Improving latency can be done in many ways, but most boil down to the simple rule of: “Find something you’re doing in the critical path, and don’t do it.” Depending on the system, improving latency can mean many different things. For example: removing communication, removng RPCs/machine hops, removing (or adding) queueing/batching, or improving prioritization can all improve latency in a system. Latency profiles from traces will tell you what to work on.
Conversely, if you add something to the critical path of a system, expect it to hurt latency. This is a natural reason why feature-rich systems tend to become slow: adding even rarely-used options can have a little bit of latency overhead. One new feature won’t cost much, but the small effect of each new feature adds up. The one exception is caches, which will usually help latency on cache hits, but will hurt your latency on cache misses.
Latency can be hard to price, but very often has tremendous value. In the mid-2000s, Google started studying the effects of latency on users, and found that even 100 ms of extra latency had a noticeable impact on the number of searches that each user conducts, published in their blog. They have also publicly announced that page loading latency is a factor in Google search rankings. None of this is a surprise to UX folks and front-end web developers, but the further down the stack you go, it is easy to forget that your system may be in the critical path for a user-facing service.
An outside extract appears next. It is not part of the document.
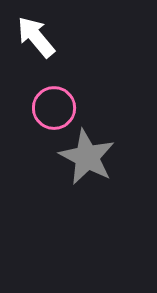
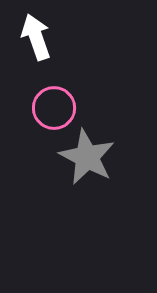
white arrow: rotated 21 degrees clockwise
The value of latency is usually nonlinear. The fastest trader on the stock market will make a lot more money than the second fastest trader, who makes a lot more than the third fastest, and so on. The 100th fastest doesn’t make much more than number 101. The difference in speed between the top three may only be a few nanoseconds, but each one of those nanoseconds has tremendous value! Conversely, improving user interface latency from 200 ms to 150 ms has a lot more value than improving it from 60 ms to 10 ms: the former takes a UI from “sluggish” to “workable” while users are unlikely to notice the latter improvement (60 ms is below most humans’ reaction time).
Performance is Money
By now, you have probably gotten the theme here: performance work is about incremental improvements in a system’s profitability, and the three dimensions of performance are about product and money:
- Throughput is about how much traffic you can accept
- Efficiency is about how cheaply you can accept it
- Latency is about how quickly you respond to each request
With the exception of latency, which I would argue is a valuable product feature, compute performance work directly relates to your company’s bottom line. If you make sure that you care about the right things, it can have immense value.